Federal Court: Vallejo Officially Bankrupt

SACRAMENTO - A U.S. federal court ruled late Friday that Vallejo, Calif., is bankrupt, ending a battle over its solvency and forcing the city and its creditors to begin negotiating a plan to adjust the city's debts.

Vallejo, a city of 117,000 about 30 miles northeast of San Francisco, filed for protection from creditors under Chapter 9 of the federal bankruptcy code on May 23, becoming the biggest municipal bankruptcy since Orange County, Calif., in 1994. The city began the current fiscal year with no reserves and a projected $17 million deficit.

"The city was insolvent as of the date the petition was filed," said Michael McManus, chief judge of the U.S. Bankruptcy Court for the Eastern District of California, in a written ruling. "With no reserves and a multi-million dollar deficit, the general fund would not have sufficient funds and cash flow to pay its debts as they become due."

The ruling means that the city is officially bankrupt. The case will proceed to arguments on Vallejo's motion to overturn its collective bargaining agreements, as well as negotiations with creditors on a plan to adjust its debts. Vallejo has $53 million of variable-rate debt outstanding at the time of the filing. It has since paid down $7 million, using unspent proceeds. The majority of the rest is held by Union Bank of California, the liquidity provider. The city, in its pendency plan, said it would not pay more than 6% on that debt.

Unions for city police, firefighters, and other workers fought the bankruptcy filing, arguing that the city understated its resources and overstated its obligations in its bankruptcy filing to find a way out of its labor contracts.

McManus rejected their arguments and suggested he sees little possibility that the unions' contracts will be able to survive the bankruptcy.

"Given that the labor costs are a majority of the city's general fund expenditures, it is clear from the evidence that achieving solvency will require, among other things, serious consideration of economic concessions from the city's labor groups," McManus said in his ruling.

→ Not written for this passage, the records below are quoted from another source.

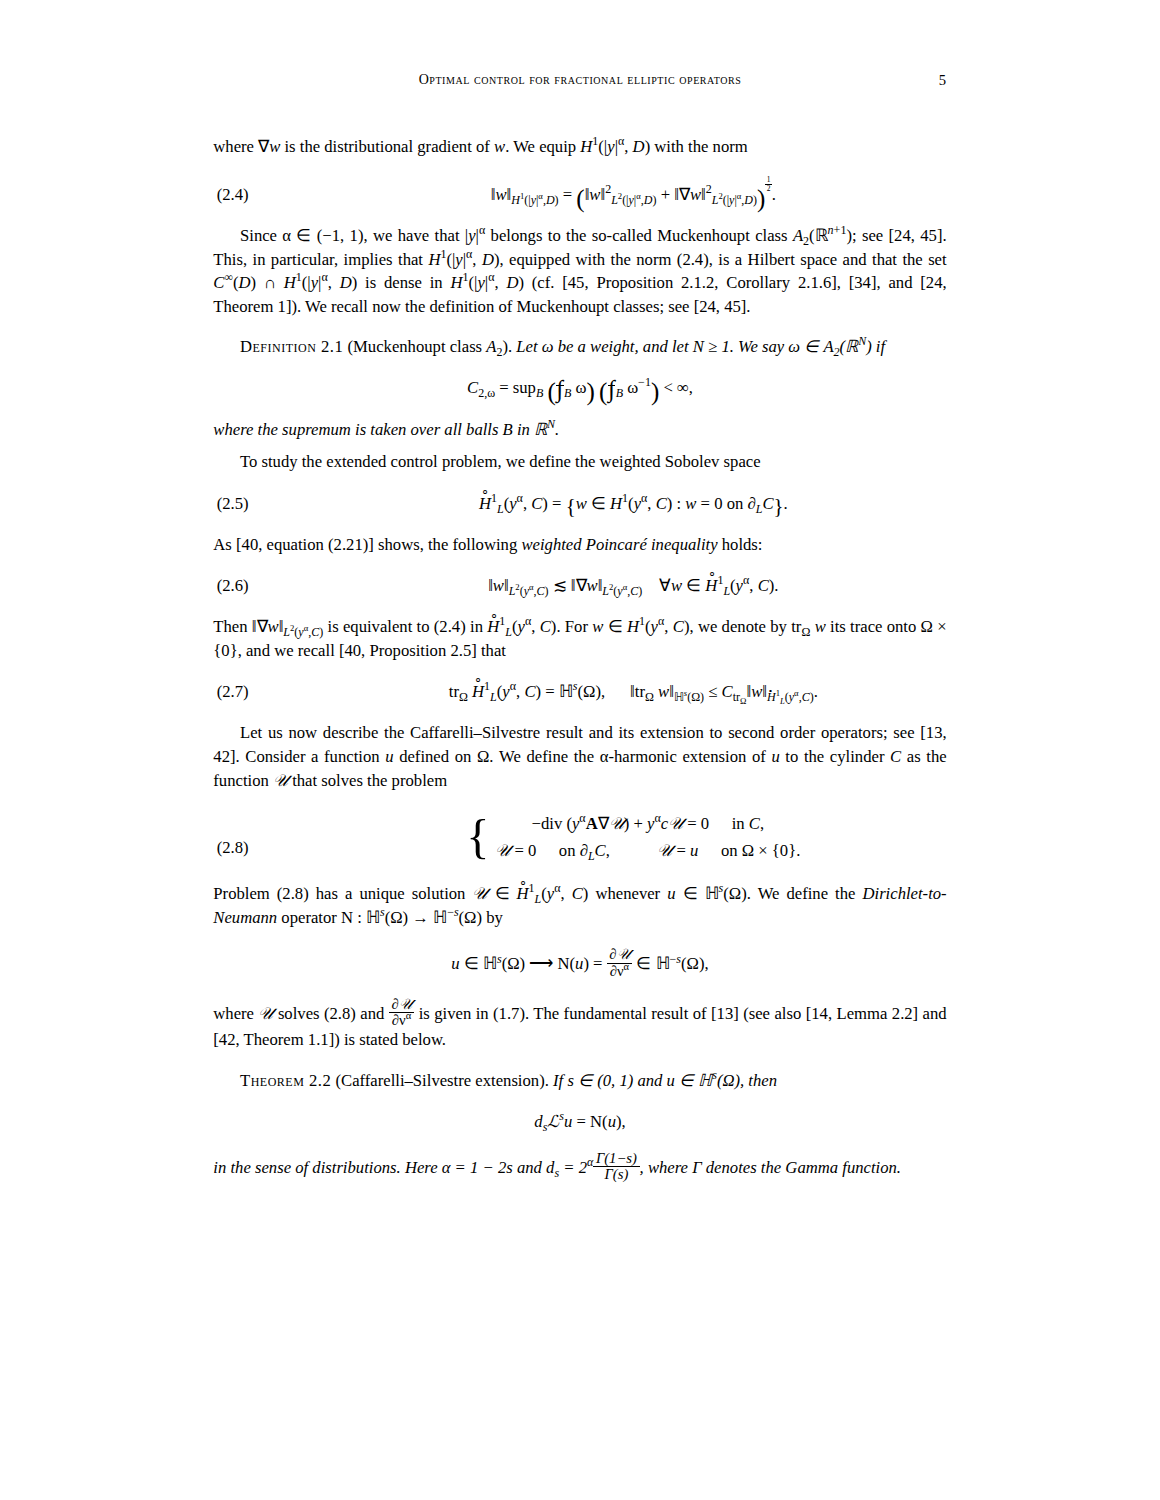Optimal control for fractional elliptic operators 5
where ∇w is the distributional gradient of w. We equip H1(|y|α, D) with the norm
(2.4)
‖w‖H1(|y|α,D) = (‖w‖2L2(|y|α,D) + ‖∇w‖2L2(|y|α,D))12.
Since α ∈ (−1, 1), we have that |y|α belongs to the so-called Muckenhoupt class A2(ℝn+1); see [24, 45]. This, in particular, implies that H1(|y|α, D), equipped with the norm (2.4), is a Hilbert space and that the set C∞(D) ∩ H1(|y|α, D) is dense in H1(|y|α, D) (cf. [45, Proposition 2.1.2, Corollary 2.1.6], [34], and [24, Theorem 1]). We recall now the definition of Muckenhoupt classes; see [24, 45].
Definition 2.1 (Muckenhoupt class A2). Let ω be a weight, and let N ≥ 1. We say ω ∈ A2(ℝN) if
C2,ω = supB (∫B ω) (∫B ω−1) < ∞,
where the supremum is taken over all balls B in ℝN.
To study the extended control problem, we define the weighted Sobolev space
(2.5)
∘H1L(yα, C) = {w ∈ H1(yα, C) : w = 0 on ∂LC}.
As [40, equation (2.21)] shows, the following weighted Poincaré inequality holds:
(2.6)
‖w‖L2(yα,C) ≲ ‖∇w‖L2(yα,C) ∀w ∈ ∘H1L(yα, C).
Then ‖∇w‖L2(yα,C) is equivalent to (2.4) in ∘H1L(yα, C). For w ∈ H1(yα, C), we denote by trΩ w its trace onto Ω × {0}, and we recall [40, Proposition 2.5] that
(2.7)
trΩ ∘H1L(yα, C) = ℍs(Ω), ‖trΩ w‖ℍs(Ω) ≤ CtrΩ‖w‖∘H1L(yα,C).
Let us now describe the Caffarelli–Silvestre result and its extension to second order operators; see [13, 42]. Consider a function u defined on Ω. We define the α-harmonic extension of u to the cylinder C as the function 𝒰 that solves the problem
(2.8)
{ −div (yαA∇𝒰) + yαc𝒰 = 0 in C, 𝒰 = 0 on ∂LC, 𝒰 = u on Ω × {0}.
Problem (2.8) has a unique solution 𝒰 ∈ ∘H1L(yα, C) whenever u ∈ ℍs(Ω). We define the Dirichlet-to-Neumann operator N : ℍs(Ω) → ℍ−s(Ω) by
u ∈ ℍs(Ω) ⟶ N(u) = ∂𝒰∂να ∈ ℍ−s(Ω),
where 𝒰 solves (2.8) and ∂𝒰∂να is given in (1.7). The fundamental result of [13] (see also [14, Lemma 2.2] and [42, Theorem 1.1]) is stated below.
Theorem 2.2 (Caffarelli–Silvestre extension). If s ∈ (0, 1) and u ∈ ℍs(Ω), then
dsℒsu = N(u),
in the sense of distributions. Here α = 1 − 2s and ds = 2αΓ(1−s) Γ(s), where Γ denotes the Gamma function.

The city has pushed hard to speed the bankruptcy proceedings, calling the unions' objections a waste of time and money, but McManus gave the unions as much time as they wanted to make their case against the bankruptcy.

Vallejo budgeted $2 million for bankruptcy expenses for this entire fiscal year, but it spent $1.1 million in just the first month and a half of the proceedings, according to Joann West, the city's public information officer.

The city workers - represented by the Vallejo Police Officers Association, the International Association of Firefighters, and the International Brotherhood of Electrical Workers - hired one of California's best-known budget analysts to review the city's books and suggest ways to return to solvency.

McManus lambasted the testimony by Harvey M. Rose Associates principal Roger Mialocq as lacking credibility because the budget analyst admitted that he took the case in part because he was worried about the impact of a municipal bankruptcy on the interest rates his other clients would have to pay.

Still, McManus said Mialocq's testimony showed that even the unions' own consultant couldn't balance the city budget without rejecting labor contracts. The unions had asked the judge to consider the city's solvency in light of $10 million in concessions they offered, not their contracts.

He refused.

"The court rejects the unions' argument that the city is not an eligible debtor under Chapter 9 based on the existence of the unions' offer," McManus wrote. "Insolvency is determined based on the city's obligations as of the petition date as those obligations actually exist, not as they could exist under hypothetical circumstances."

The judge also rejected union suggestions that the city had extra money outside the general fund that it could use to offset bankruptcy, agreeing with city assistant finance director Susan Mayer that those funds can only be tapped for short-term loans that can be repaid within a year. That wasn't possible this year because the city couldn't pass a balanced budget, he said.

To a large degree, the ruling returns the city and its unions to the position they were in before the bankruptcy - facing each other over a negotiating table. The employee unions had offered the city a temporary $10 million salary reduction, while the city was pushing for permanent changes in contracts, including removal of minimum staffing requirements for its police and fire departments.

Both sides seem to have gotten the message that it's time to negotiate a settlement.

"We are willing to continue working with city officials to craft a comprehensive plan that restores Vallejo's financial stability and allows us to continue providing vital services to the people of our community," the unions said in a statement released by their lawyer, Dean Gloster, of Farella, Braun + Martel in San Francisco. "We reiterate this $10 million offer."

The city also issued a statement calling for renewed negotiations.

"While past attempts to negotiate modifications to collective bargaining agreements to ensure long-term solvency have been unsuccessful, the city is hopeful that the labor associations will reengage and the parties will be able to agree on modifications to the labor agreements that provide such long-term solvency," Vallejo officials said in a press release.